Вот мы делаем поворот. Одно колесо при этом поднялось над насыпью почти на три фута. Я думал, всё кончено. Но, качнувшись, машина выпрямилась и снова помчалась вперёд. Это был третий, самый последний поворот. Оставались лишь ворота гаража. Они были уже перед нами, въезд в них, к счастью, не прямой, а чуть наискосок. От ворот до шоссе, по которому мы неслись, нужно было проехать что-то около двадцати ярдов немного левее. Скорее всего, нам бы удалось проскочить, но руль вдруг стал поворачиваться с трудом, наверное, рулевой механизм получил удар, когда мы ехали по насыпи. Мы выскочили на узкую дорожку. Слева я увидел раскрытую дверь гаража. Я изо всех сил поворачиваю руль. Мы с Перкинсом валимся друг на друга, и в следующее мгновение, со скоростью пятидесяти миль в час, правое колесо что есть силы ударяется о ворота гаража.
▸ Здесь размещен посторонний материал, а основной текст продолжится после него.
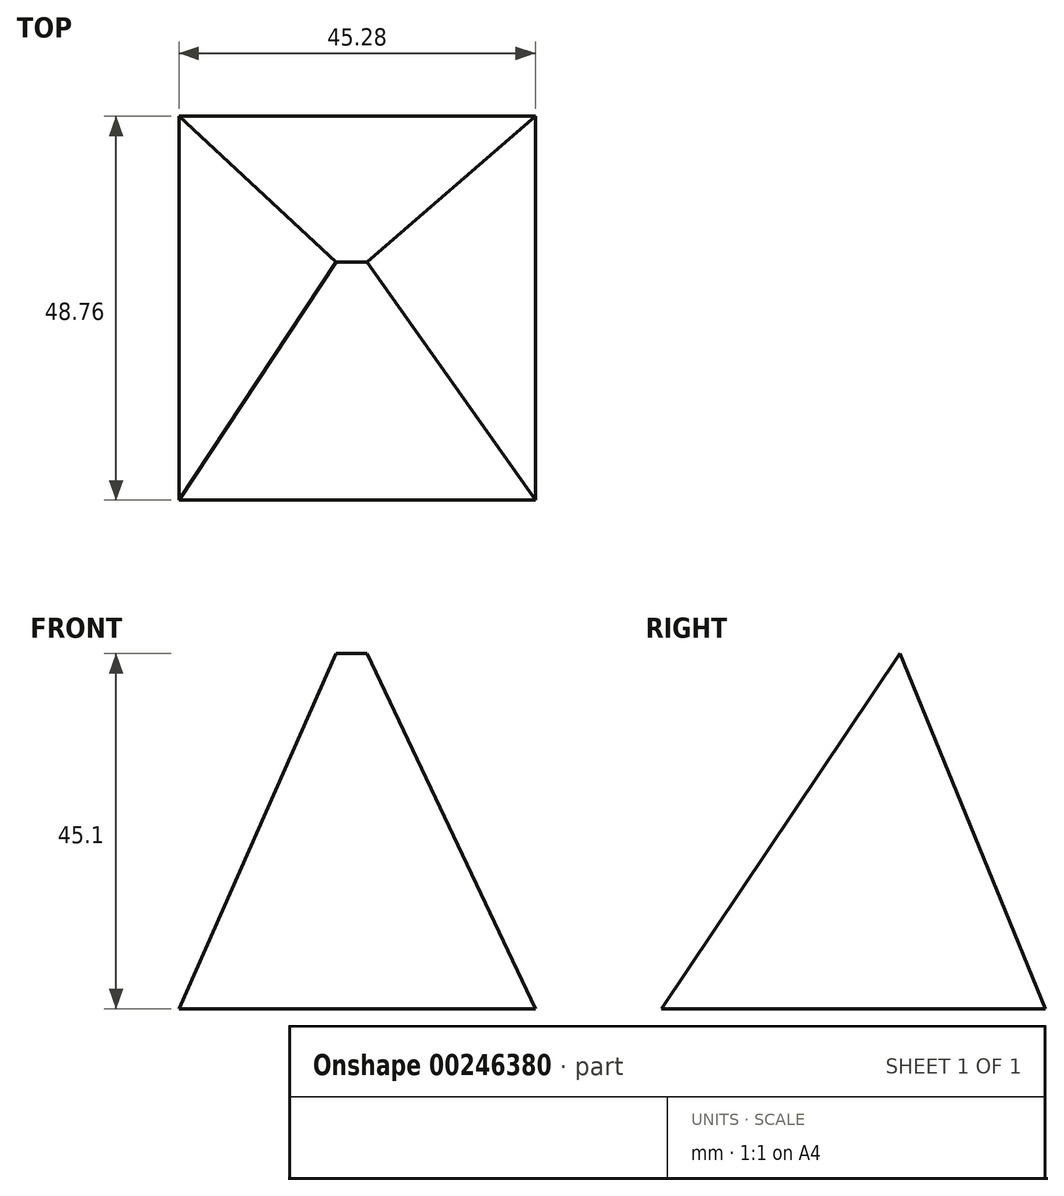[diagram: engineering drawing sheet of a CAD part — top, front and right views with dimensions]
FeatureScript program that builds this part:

Раздался чудовищный треск. Я почувствовал, что лечу по воздуху, а потом, а потом… О, что было потом!

Когда я пришёл в себя, то обнаружил, что лежу среди каких-то кустов, в тени могучих дубов. И возле меня стоит человек. Сначала я подумал, что это Перкинс, но, взглянув снова, увидел, что это Стэнли – мой давнишний друг из времён учёбы в колледже. Я всегда испытывал к нему самые тёплые чувства. Для меня в личности Стэнли было всегда что-то особенно приятное, и я гордился, что он симпатизирует мне.

Я удивился, увидев его здесь, но я был как во сне, голова кружилась, я дрожал и был готов воспринимать всё как должное, не задаваясь вопросами.

– Вот так врезались! – воскликнул я. – Боже мой, как же мы врезались!

Он кивнул, и даже в сумеречном свете мне была видна его мягкая, задумчивая улыбка. Да, так улыбаться мог только Стэнли.

У меня не было сил и пальцем пошевелить. Честно говоря, у меня вообще не было ни малейшего желания двигаться. Но чувства мои удивительно обострились. При свете движущихся фонарей я увидел обломки автомобиля. Вблизи я заметил и кучку людей, услышал приглушённые голоса. Там стояли садовник с женой и ещё один или два человека. Они почему-то не обращали на меня ни малейшего внимания и всё суетились вокруг машины.

Внезапно я услышал чей-то стон.

– Его придавило. Поднимайте осторожно! – закричал кто-то.

– Ничего, это только нога, – ответил другой голос, и я узнал Перкинса. – Где же хозяин?

– Я здесь! – крикнул я, но меня, похоже, никто не услышал. Все склонились над кем-то, лежащим перед машиной.

Стэнли положил мне на плечо руку, и его прикосновение было удивительно успокаивающим. Мне стало легко, и, несмотря на всё, что случилось, я почувствовал себя счастливым.

– Ну, как, ничего не болит?

– Ничего, – ответил я.

– Так всегда и бывает, – кивнул он.

И вдруг меня охватывает изумление. Стэнли… Стэнли! Но ведь Стэнли умер от брюшного тифа в Блюмфонтейне ещё в бурскую войну! В этом нет никаких сомнений!

– Стэнли! – закричал я, и слова, казалось, застряли у меня в горле. – Стэнли, но ведь ты же умер!

Прежде чем ответить, он глянул на меня всё с той же знакомой мягкой улыбкой:

– И ты тоже».

1913 г.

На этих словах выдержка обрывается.